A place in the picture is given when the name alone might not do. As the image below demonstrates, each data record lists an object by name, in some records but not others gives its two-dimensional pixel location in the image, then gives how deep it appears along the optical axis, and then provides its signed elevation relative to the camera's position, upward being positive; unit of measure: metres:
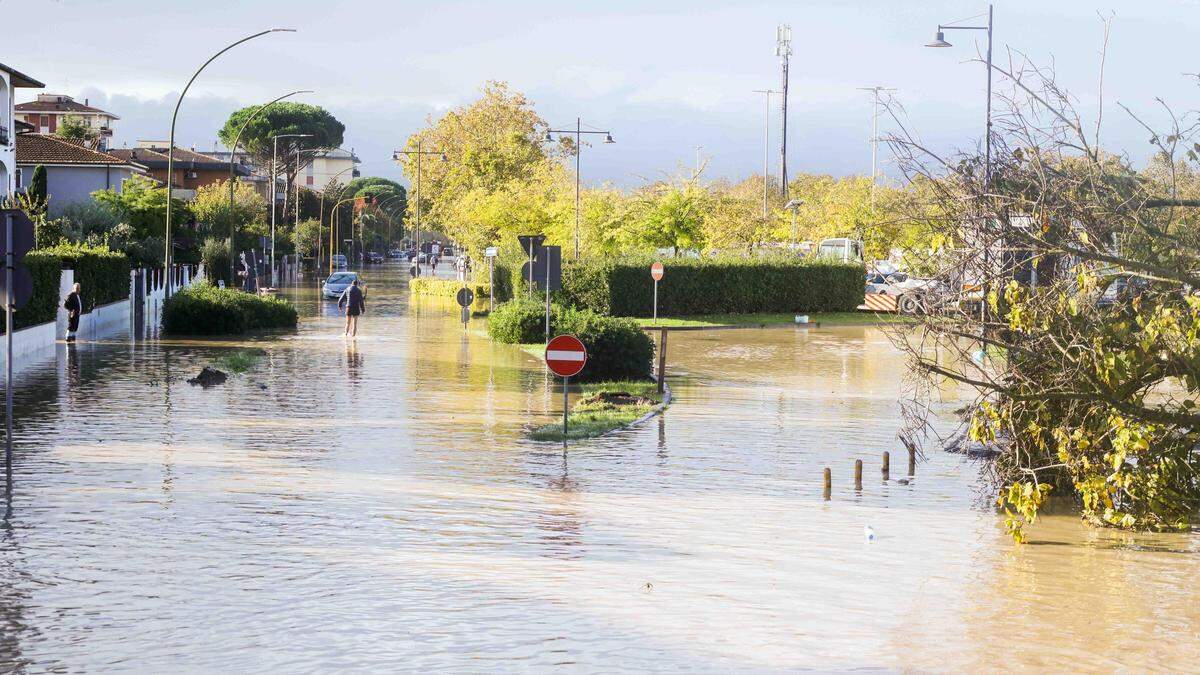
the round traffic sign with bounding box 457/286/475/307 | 42.61 -1.22
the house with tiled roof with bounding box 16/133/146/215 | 75.56 +4.33
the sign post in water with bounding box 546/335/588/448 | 19.50 -1.33
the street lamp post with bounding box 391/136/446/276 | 86.90 +5.13
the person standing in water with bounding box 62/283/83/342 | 36.41 -1.55
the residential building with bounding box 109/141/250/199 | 114.06 +7.02
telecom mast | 81.76 +11.35
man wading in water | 40.09 -1.42
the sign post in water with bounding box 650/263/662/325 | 49.50 -0.35
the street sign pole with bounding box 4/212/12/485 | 14.43 -0.49
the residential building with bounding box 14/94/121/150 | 142.45 +13.71
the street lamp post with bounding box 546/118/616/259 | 53.92 +4.18
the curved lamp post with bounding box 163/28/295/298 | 36.53 +3.11
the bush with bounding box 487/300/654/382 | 27.98 -1.71
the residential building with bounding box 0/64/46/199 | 58.12 +4.88
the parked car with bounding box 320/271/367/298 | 66.88 -1.49
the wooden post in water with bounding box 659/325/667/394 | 25.95 -1.80
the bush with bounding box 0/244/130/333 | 33.38 -0.83
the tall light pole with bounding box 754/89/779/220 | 95.12 +9.30
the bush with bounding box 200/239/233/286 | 73.94 -0.50
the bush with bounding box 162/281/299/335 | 40.66 -1.79
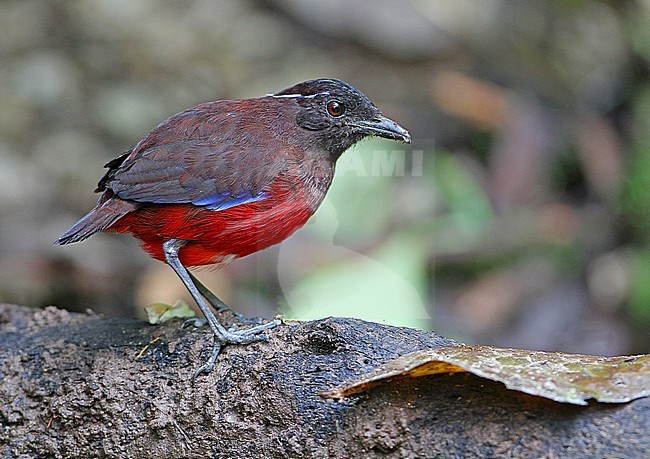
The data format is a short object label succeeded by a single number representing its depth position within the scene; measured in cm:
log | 519
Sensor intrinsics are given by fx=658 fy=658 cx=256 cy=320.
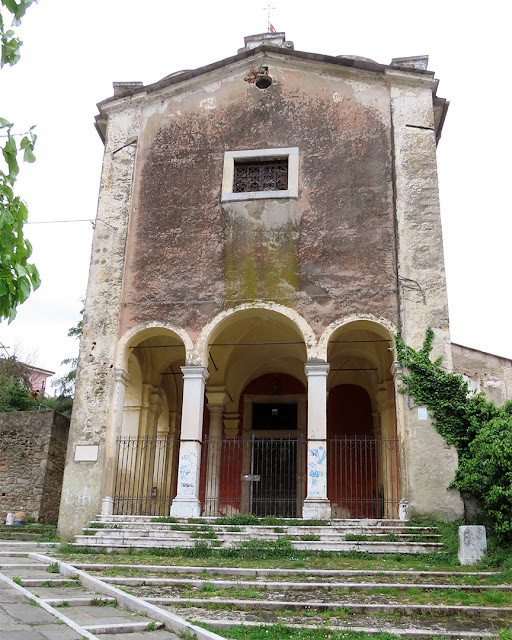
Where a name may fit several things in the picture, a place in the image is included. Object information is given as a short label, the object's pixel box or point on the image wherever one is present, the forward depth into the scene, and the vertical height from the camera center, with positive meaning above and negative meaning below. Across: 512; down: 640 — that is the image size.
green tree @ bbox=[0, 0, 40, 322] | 3.87 +1.68
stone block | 9.60 -0.19
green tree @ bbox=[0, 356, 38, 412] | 21.45 +3.84
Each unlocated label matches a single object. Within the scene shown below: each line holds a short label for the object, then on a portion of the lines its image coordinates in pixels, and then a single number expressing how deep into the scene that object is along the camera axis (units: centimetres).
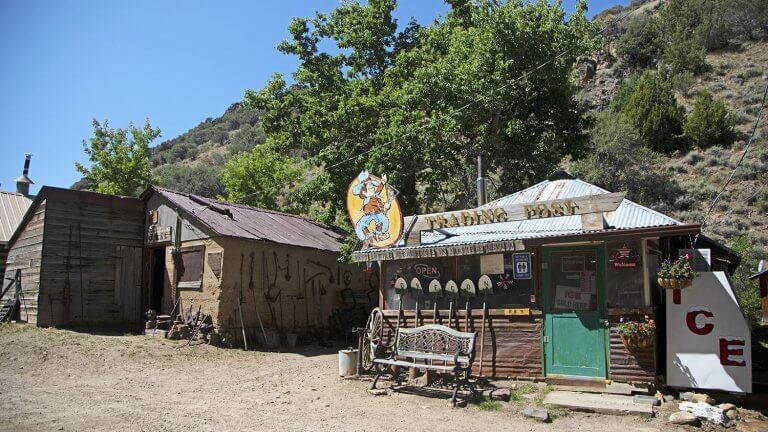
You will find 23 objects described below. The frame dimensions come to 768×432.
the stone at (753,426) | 743
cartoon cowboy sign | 1151
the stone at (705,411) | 768
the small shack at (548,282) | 927
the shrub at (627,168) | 2843
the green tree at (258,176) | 3353
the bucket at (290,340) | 1609
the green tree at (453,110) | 1864
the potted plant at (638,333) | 877
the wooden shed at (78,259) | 1580
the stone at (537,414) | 799
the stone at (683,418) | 759
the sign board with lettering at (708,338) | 867
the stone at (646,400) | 837
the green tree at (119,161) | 3331
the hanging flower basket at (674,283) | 870
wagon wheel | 1114
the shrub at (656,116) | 3466
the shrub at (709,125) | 3284
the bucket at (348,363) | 1116
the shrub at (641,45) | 4753
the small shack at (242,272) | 1512
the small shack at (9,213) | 2086
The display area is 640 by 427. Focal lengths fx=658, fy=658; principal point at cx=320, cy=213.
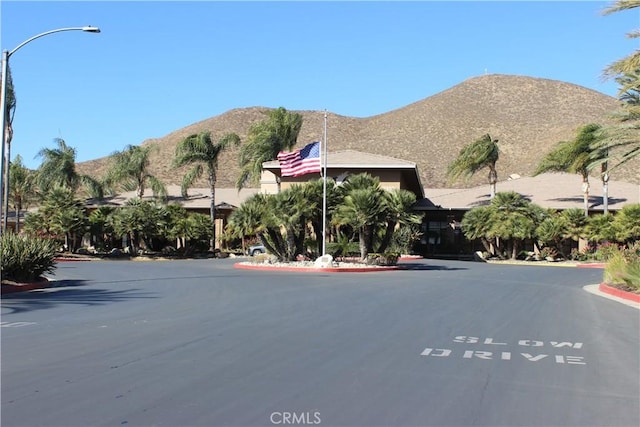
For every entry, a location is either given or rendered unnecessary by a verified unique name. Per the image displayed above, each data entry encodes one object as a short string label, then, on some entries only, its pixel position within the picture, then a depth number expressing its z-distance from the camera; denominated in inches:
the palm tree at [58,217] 1720.0
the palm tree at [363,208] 1249.4
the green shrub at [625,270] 760.6
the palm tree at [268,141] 2052.2
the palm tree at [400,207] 1266.0
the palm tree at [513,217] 1737.2
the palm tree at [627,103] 687.1
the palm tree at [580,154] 1875.0
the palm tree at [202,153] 2014.0
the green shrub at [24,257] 770.8
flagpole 1246.1
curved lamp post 721.6
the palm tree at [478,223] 1791.3
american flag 1305.4
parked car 1871.3
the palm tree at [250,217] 1302.9
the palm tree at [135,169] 2198.6
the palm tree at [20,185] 2502.5
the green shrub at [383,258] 1307.8
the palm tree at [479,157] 2218.6
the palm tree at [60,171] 2154.3
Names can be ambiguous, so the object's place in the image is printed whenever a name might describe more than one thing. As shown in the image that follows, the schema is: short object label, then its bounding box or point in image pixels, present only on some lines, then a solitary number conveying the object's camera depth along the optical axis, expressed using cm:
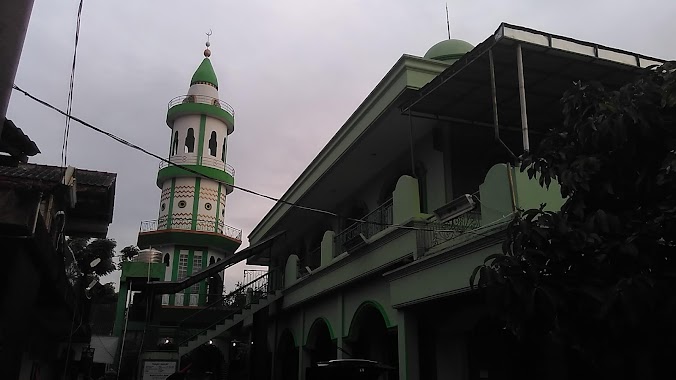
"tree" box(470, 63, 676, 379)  470
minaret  2989
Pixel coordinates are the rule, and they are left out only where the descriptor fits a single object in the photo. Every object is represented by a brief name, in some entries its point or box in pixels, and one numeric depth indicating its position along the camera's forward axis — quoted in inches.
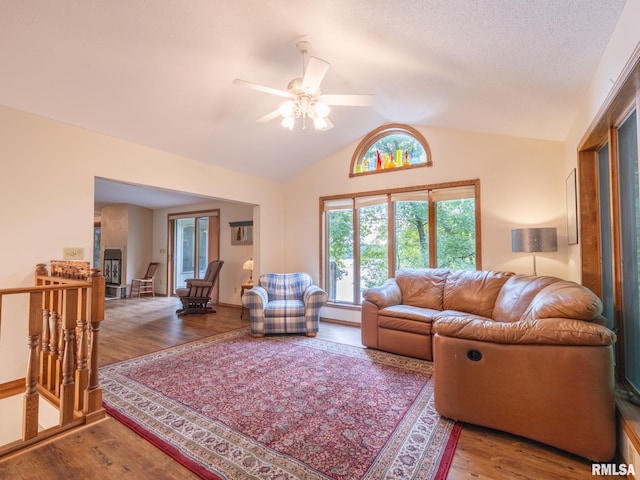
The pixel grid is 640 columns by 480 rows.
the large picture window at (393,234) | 158.9
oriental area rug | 64.6
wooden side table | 203.0
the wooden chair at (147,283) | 298.8
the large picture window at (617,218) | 70.9
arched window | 171.8
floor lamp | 117.7
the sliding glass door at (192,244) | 271.1
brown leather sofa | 62.9
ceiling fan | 92.9
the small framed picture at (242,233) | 245.6
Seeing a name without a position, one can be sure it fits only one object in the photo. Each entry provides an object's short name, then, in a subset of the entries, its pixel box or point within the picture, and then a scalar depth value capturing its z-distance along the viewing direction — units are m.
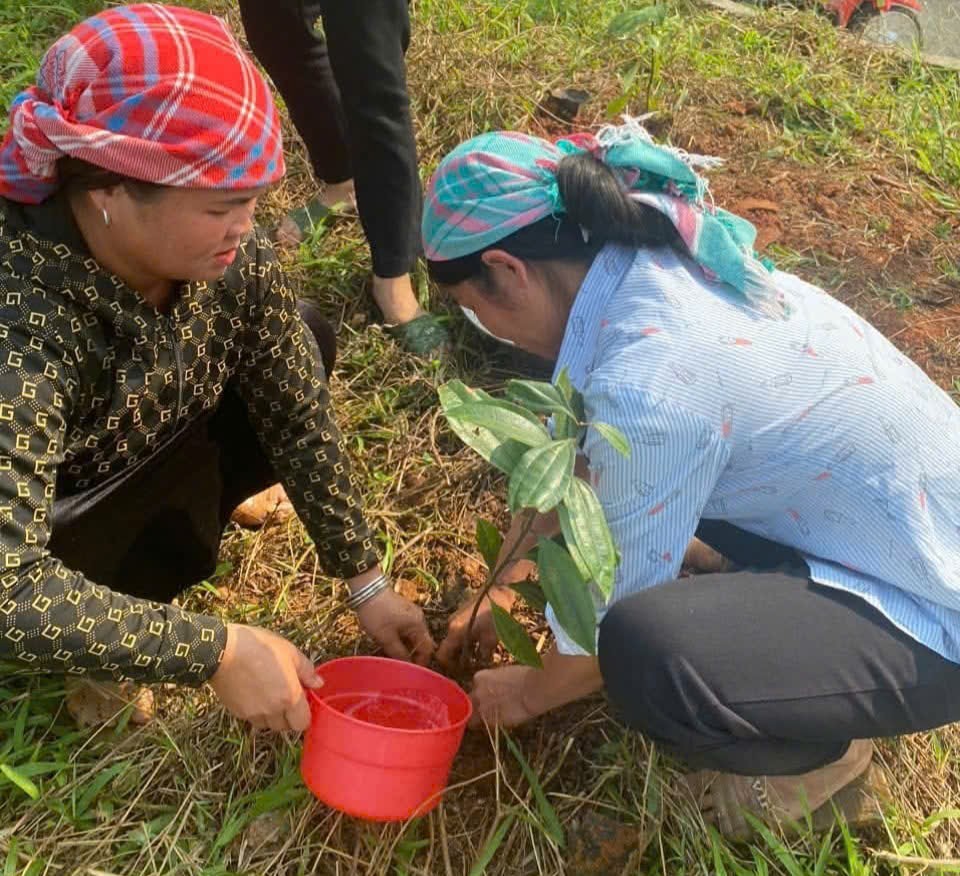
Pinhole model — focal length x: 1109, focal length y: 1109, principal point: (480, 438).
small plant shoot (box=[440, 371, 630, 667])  1.17
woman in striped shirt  1.39
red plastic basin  1.40
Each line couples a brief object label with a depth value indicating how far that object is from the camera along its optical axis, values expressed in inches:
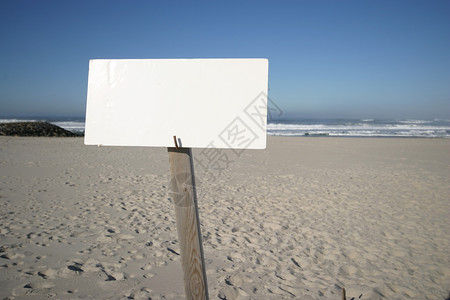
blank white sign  57.2
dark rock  663.2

What is needed: Copy each line above containing the string "lamp".

Response to this task:
the street lamp post with bounding box 391/136/446/276 | 86.90 +5.13
the street lamp post with bounding box 546/118/616/259 | 53.92 +4.18
the curved lamp post with bounding box 163/28/295/298 | 36.53 +3.11
curved lamp post 721.6
floor lamp | 117.7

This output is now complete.